I've also been influenced by this article that says:
People also repeat bad ideas when they complain about them. Before you can criticize an idea, you have to reference that idea. You end up repeating the ideas you’re hoping people will forget—but, of course, people can’t forget them because you keep talking about them. The more you repeat a bad idea, the more likely people are to believe it.
Let's call this phenomenon Clear's Law of Recurrence: The number of people who believe an idea is directly proportional to the number of times it has been repeated during the last year—even if the idea is false.
Each time you attack a bad idea, you are feeding the very monster you are trying to destroy. As one Twitter employee wrote, “Every time you retweet or quote tweet someone you’re angry with, it helps them. It disseminates their BS. Hell for the ideas you deplore is silence. Have the discipline to give it to them.”

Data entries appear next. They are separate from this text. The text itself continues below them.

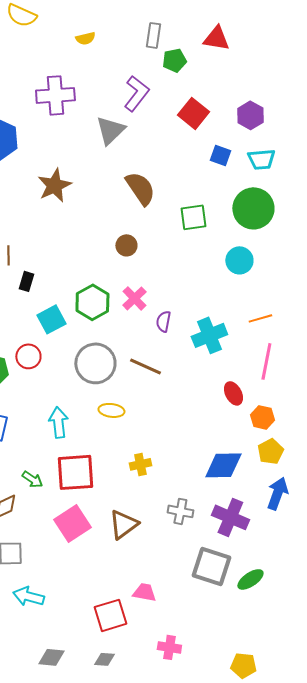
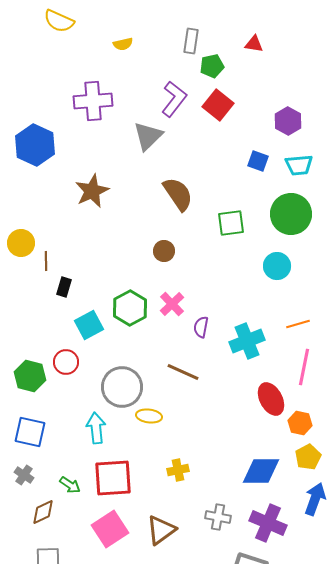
red triangle: (216, 38) -> (254, 44), size x0.7
red square: (193, 113) -> (218, 105), moved
gray circle: (95, 363) -> (122, 387), moved
red ellipse: (233, 393) -> (271, 399), size x1.4

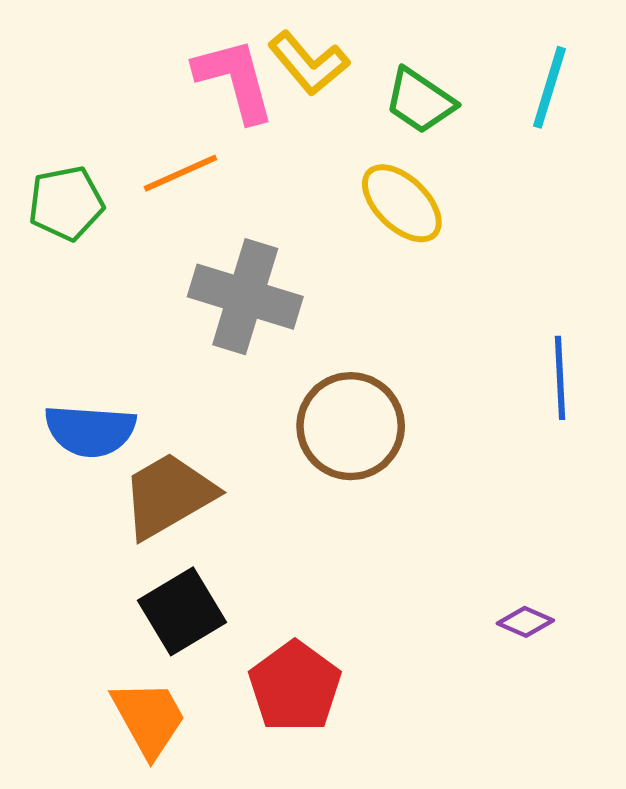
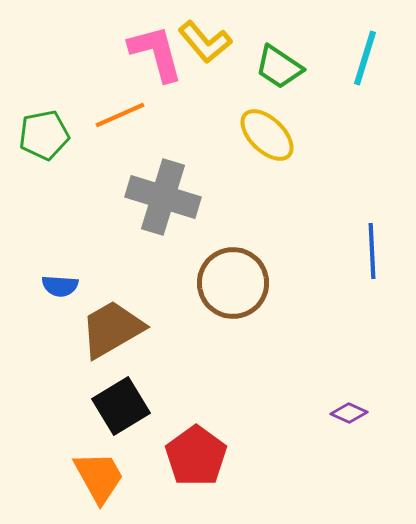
blue semicircle: (90, 431) -> (60, 286), size x0.6

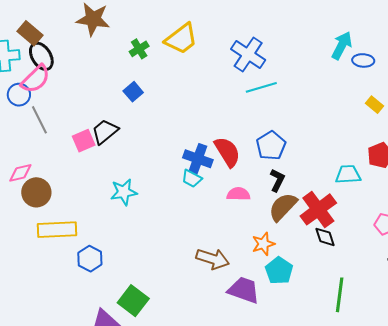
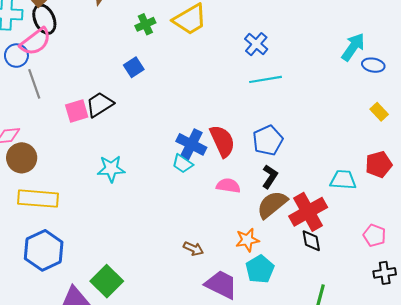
blue cross: (248, 54) -> (256, 44), size x0.7
blue hexagon: (90, 259) -> (44, 250), moved, size x1.5
brown arrow: (213, 259) -> (193, 249), size x0.6

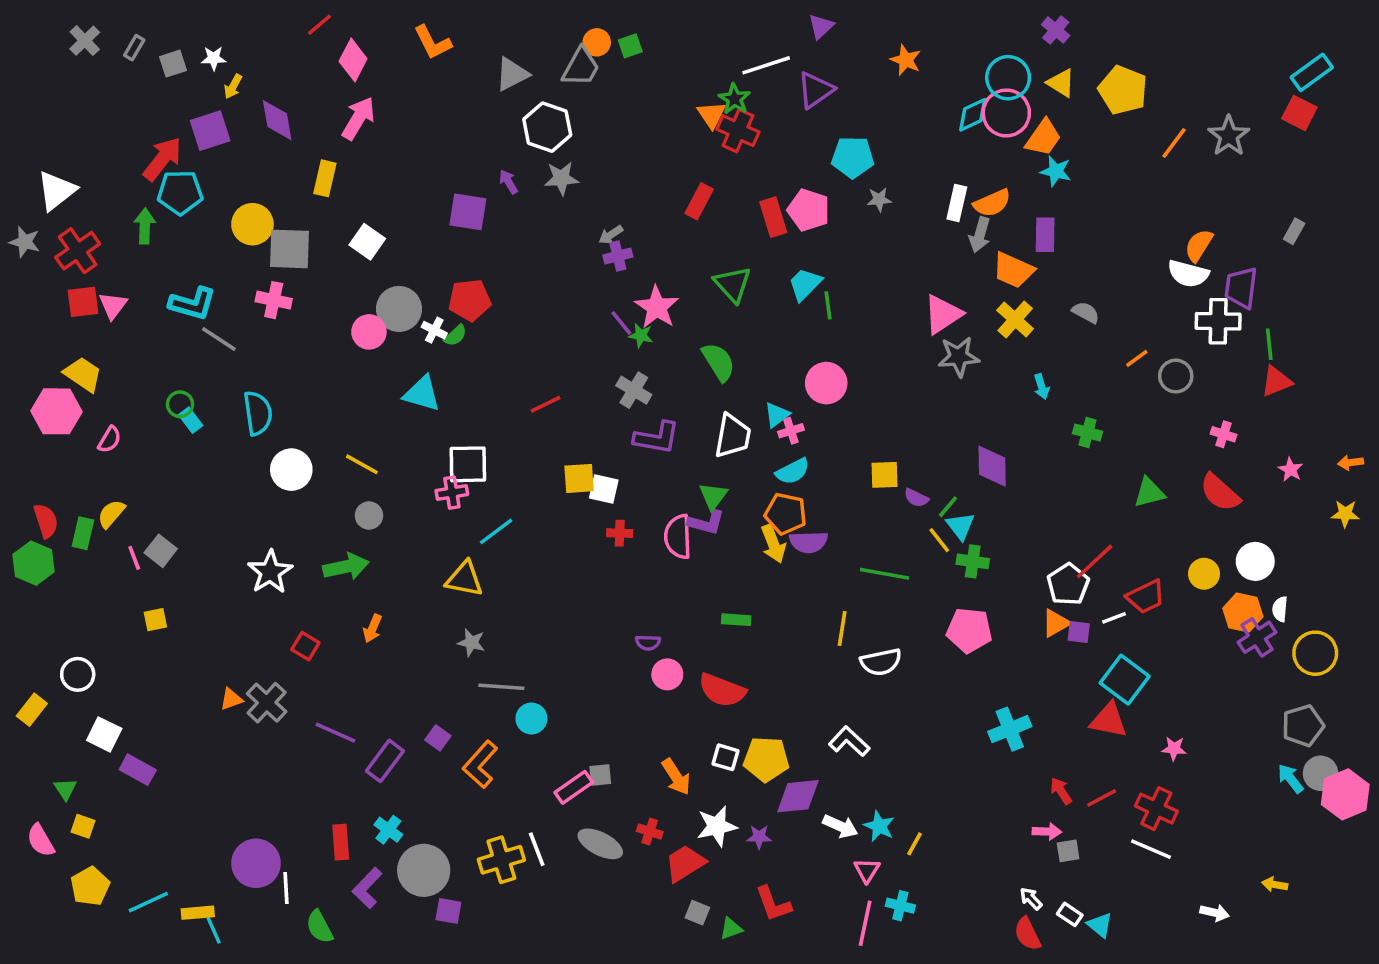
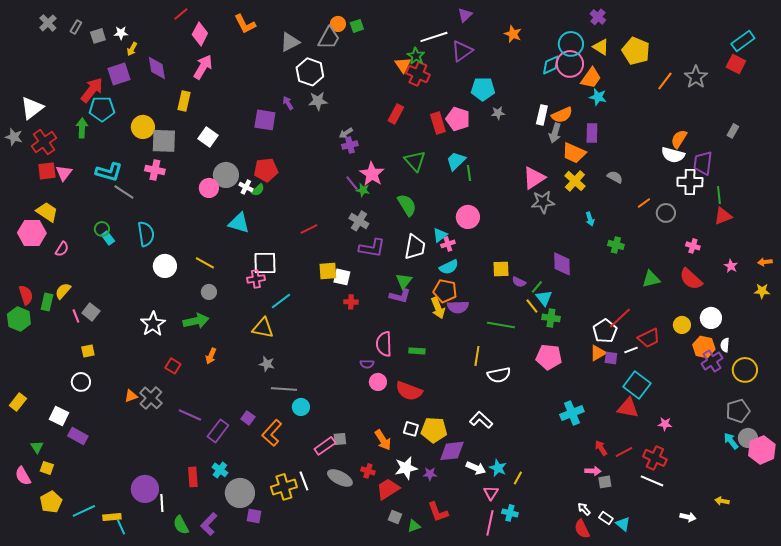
pink semicircle: (678, 537) -> (384, 344), moved
white circle: (78, 674) -> (81, 382), moved
purple L-shape: (367, 888) -> (209, 524), moved

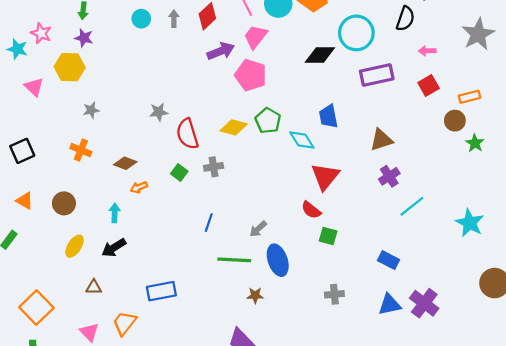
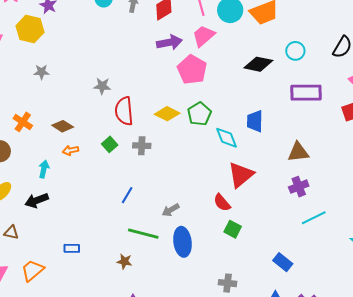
cyan circle: (356, 33) -> (295, 51), size x0.6
orange cross: (81, 150) -> (23, 122), moved
blue rectangle: (161, 291) -> (72, 248), size x0.6
brown star: (255, 295) -> (124, 261), moved

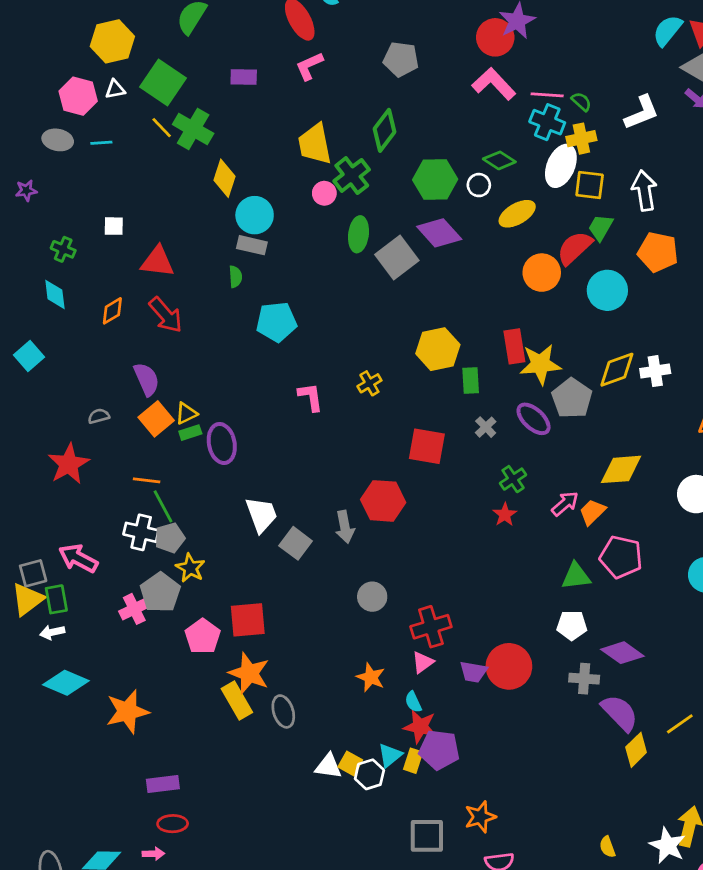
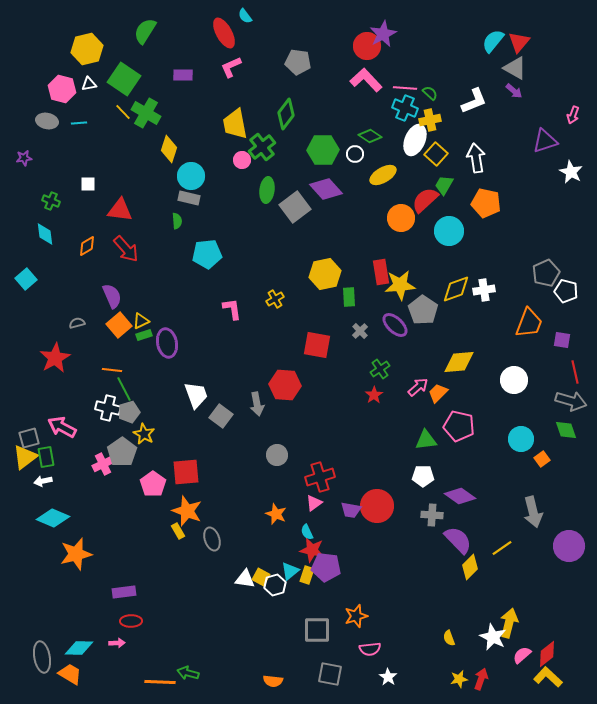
yellow square: (590, 185) -> (436, 154), turned 35
yellow rectangle: (237, 701) -> (178, 531), size x0.6
orange star: (127, 711) -> (76, 554), moved

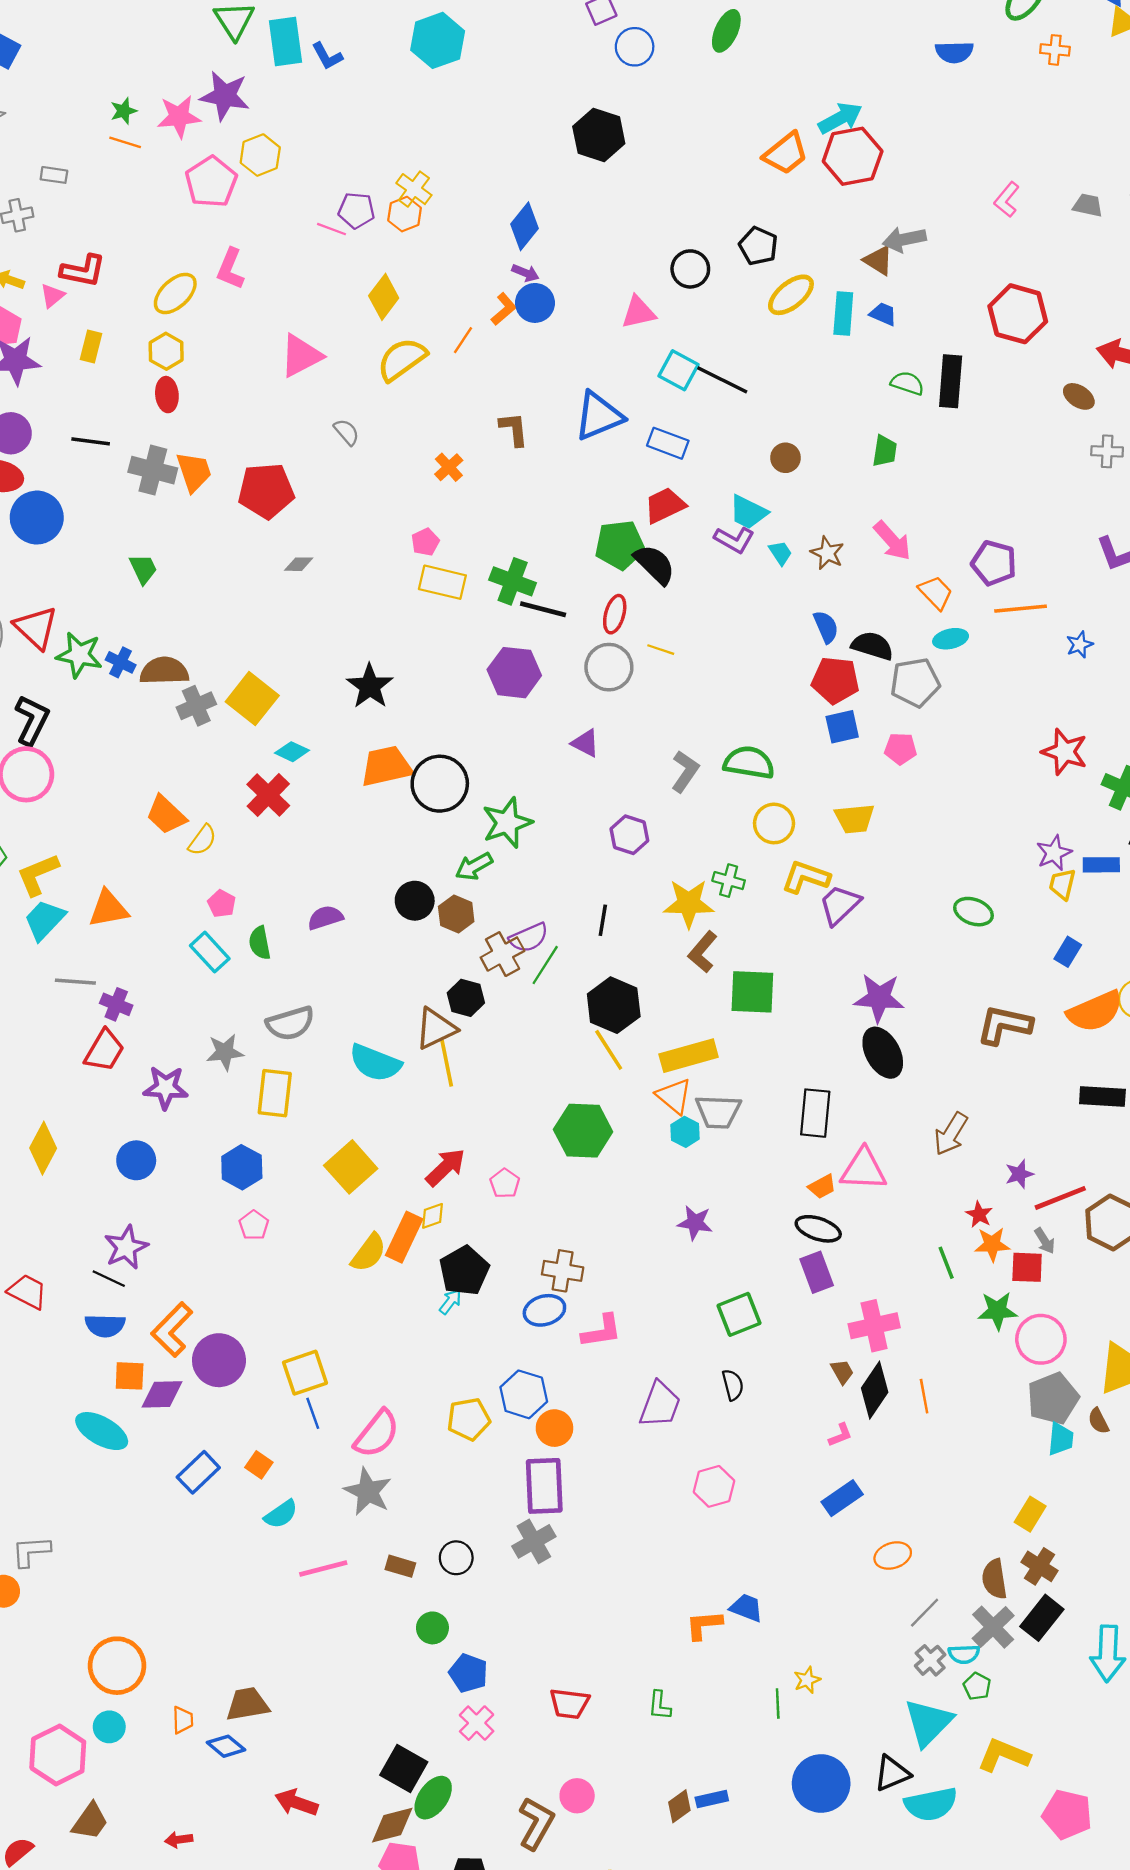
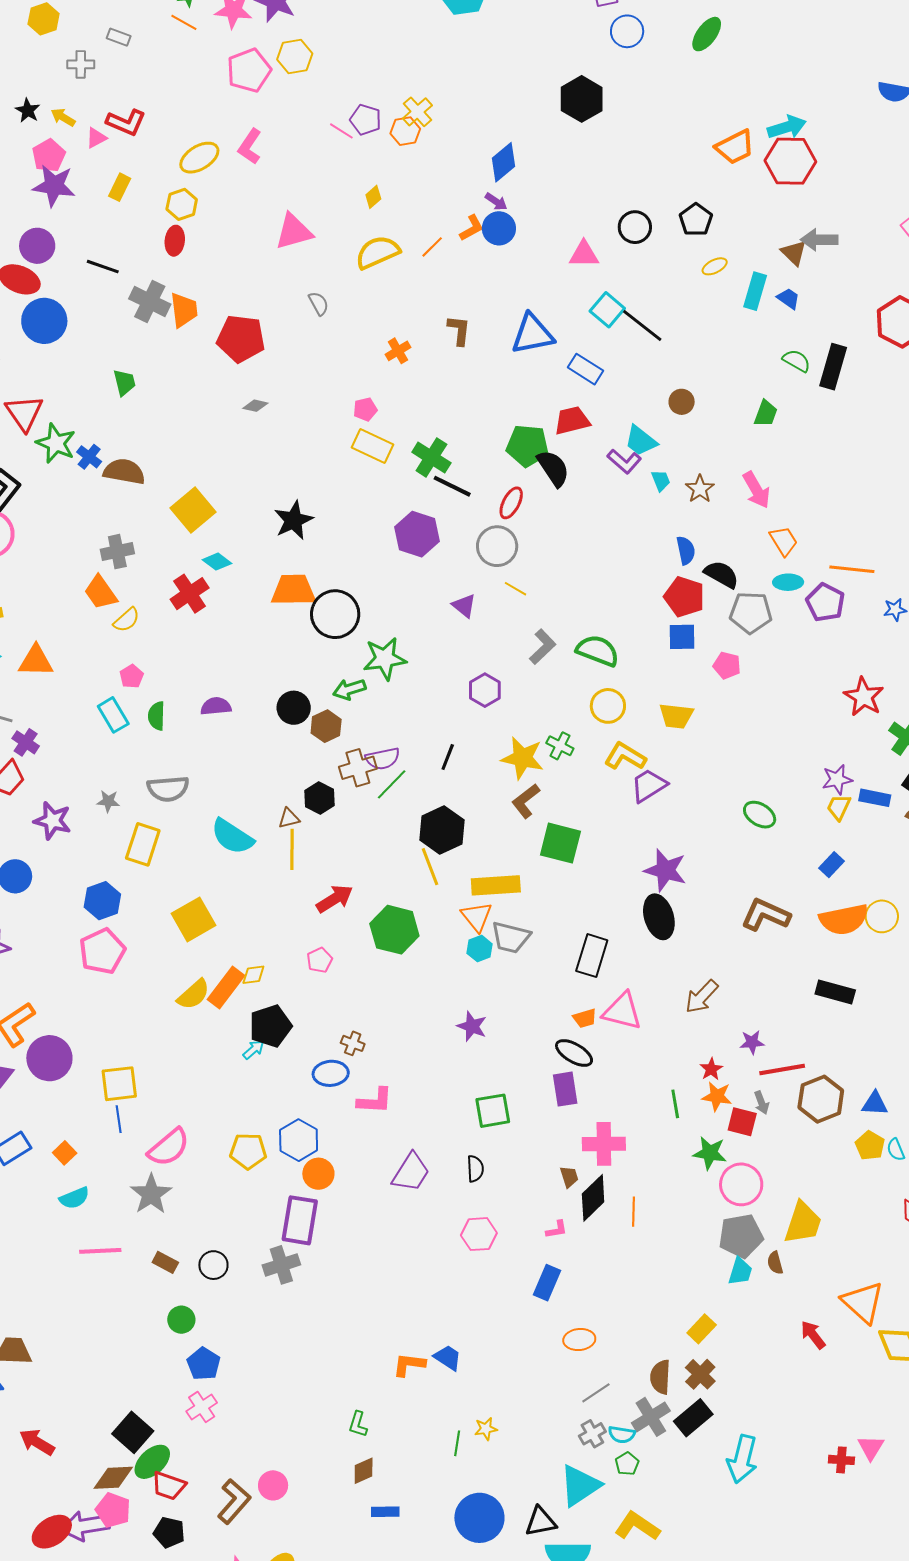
yellow ellipse: (791, 295) -> (715, 266), size x0.6
yellow diamond: (384, 297) -> (373, 197), size x0.6
purple pentagon: (994, 563) -> (825, 602), moved
yellow line: (661, 650) -> (516, 589), moved
gray cross: (196, 706) -> (117, 552), moved
brown triangle: (436, 1028) -> (289, 818), size x0.6
gray star: (225, 1052) -> (108, 801), size x0.7
red arrow: (445, 1167) -> (335, 899), moved
pink pentagon: (254, 1225) -> (102, 951), size x1.8
brown cross: (563, 1271) -> (353, 1043), size x0.7
pink hexagon: (714, 1486) -> (479, 1234), moved
blue rectangle: (842, 1498) -> (547, 1283), turned -44
red trapezoid: (569, 1704) -> (169, 1486), moved
brown diamond: (679, 1806) -> (364, 1471), moved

Your time is better spent championing good ideas than tearing down bad ones. Don't waste time explaining why bad ideas are bad. You are simply fanning the flame of ignorance and stupidity.
The best thing that can happen to a bad idea is that it is forgotten. The best thing that can happen to a good idea is that it is shared. It makes me think of Tyler Cowen's quote, “Spend as little time as possible talking about how other people are wrong.”
Feed the good ideas and let bad ideas die of starvation.
So (unless a group is actively doing harm or threatening rights) I'm just going to ignore them. I'm going to try to commit, now, to let bad ideas die of starvation, to ignore conservative religion rather than define myself as being against it.
I'm starting to hear a little bell go off in my head each time I hear someone criticise someone else's religion, including myself, and I'm going to say, "Ignore it, stop talking about it, move on."